Sentiment extraction, semantic meaning extraction, categorization... these are
all really hard problems (to do automatically) even on properly spelled and
grammatically correct text. I would imagine they are even harder in Chinese,
which as I understand it has several different writing systems.

The HK protesters are clearly quite clever. If they keep using different
obfuscation schemes for text, I could see it forcing the mainland to use human
beings to read every post. Which I'm sure they have the resources to do, but
it's still more expensive than using a machine.

Some strategies I would expect to be effective:

* Using alternative phonetic encoding (i.e. what is shown in the article, using Latin letters to spell out sounds rather than words)

* Homoglyph attacks

* Using deliberately incorrect or ambiguous grammatical structure

* Using deliberately incorrect spacing and punctuation (for example "m ee t. me;? b!y th e do.,c?s a!.t; m id ni;ght" will completely bewilder all the parsing packages I'm aware of)

* Convert the text to images and post those, possibly adding graphical text which will confuse OCR packages

Mix and match for even more fun!

There are also lots and lots of stenographic techniques, but those are a lot
less accessible to laypeople.

I'm not familiar with NLP tools and techniques available for Chinese, but most
parsers/taggers for English aren't really written with adversarial inputs in
mind.
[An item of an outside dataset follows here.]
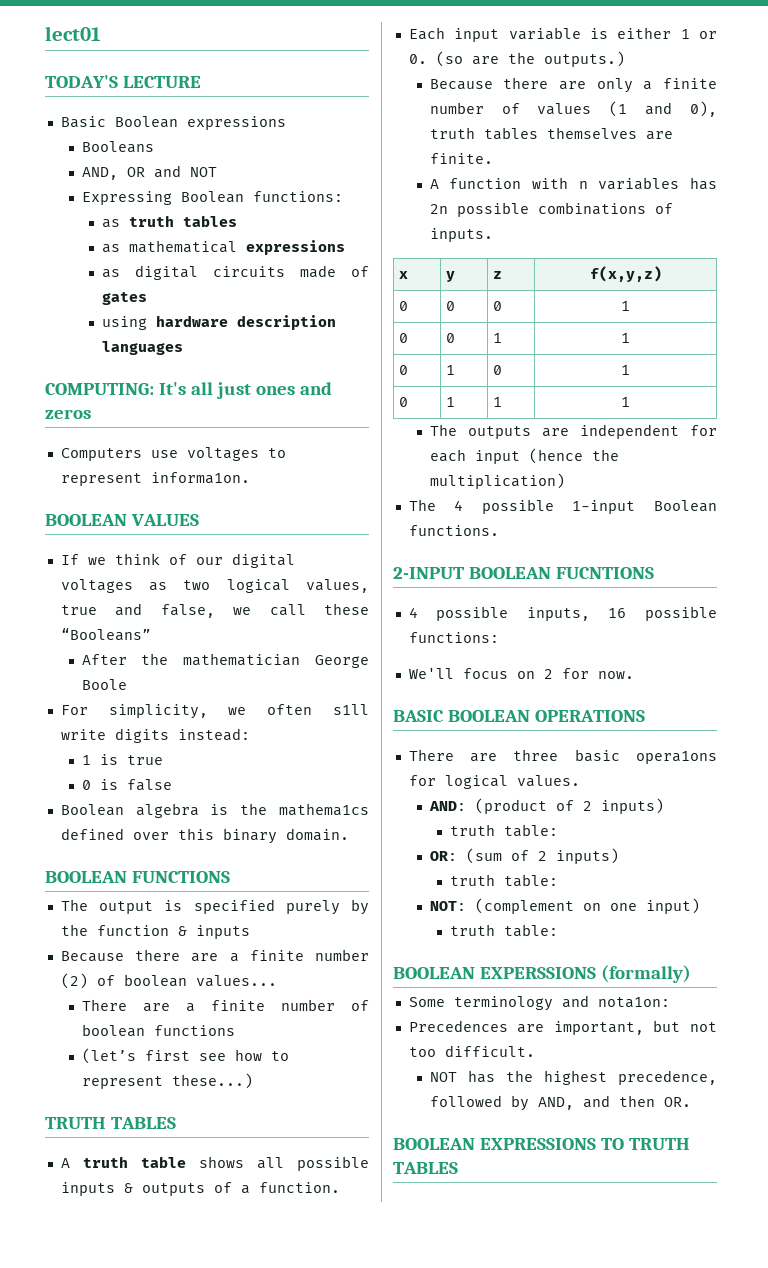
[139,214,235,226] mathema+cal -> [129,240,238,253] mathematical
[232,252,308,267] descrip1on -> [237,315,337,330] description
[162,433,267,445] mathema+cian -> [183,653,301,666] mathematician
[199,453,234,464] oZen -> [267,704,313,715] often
It would probably be possible to deliberately construct valid (or at
least decipherable to a human) English text that would crash the common tools
available.

As an aside, the articles that keep coming out over the HK protester's tactics
are starting to seem a lot like Cory Doctorow's "Little Brother"[1], which is
available for free, and definitely worth a read.

1 - [https://craphound.com/littlebrother/Cory_Doctorow_-
_Little_B...](https://craphound.com/littlebrother/Cory_Doctorow_-
_Little_Brother.pdf)

------
qrbLPHiKpiux
There is state-sponsored warfare occurring on the internet right now. As with
all war, each side desires a specific outcome; they're influencing en masse -
the people they want - to achieve their outcome.

------
BerislavLopac
A mandatory link:
[https://en.wikipedia.org/wiki/Shibboleth](https://en.wikipedia.org/wiki/Shibboleth)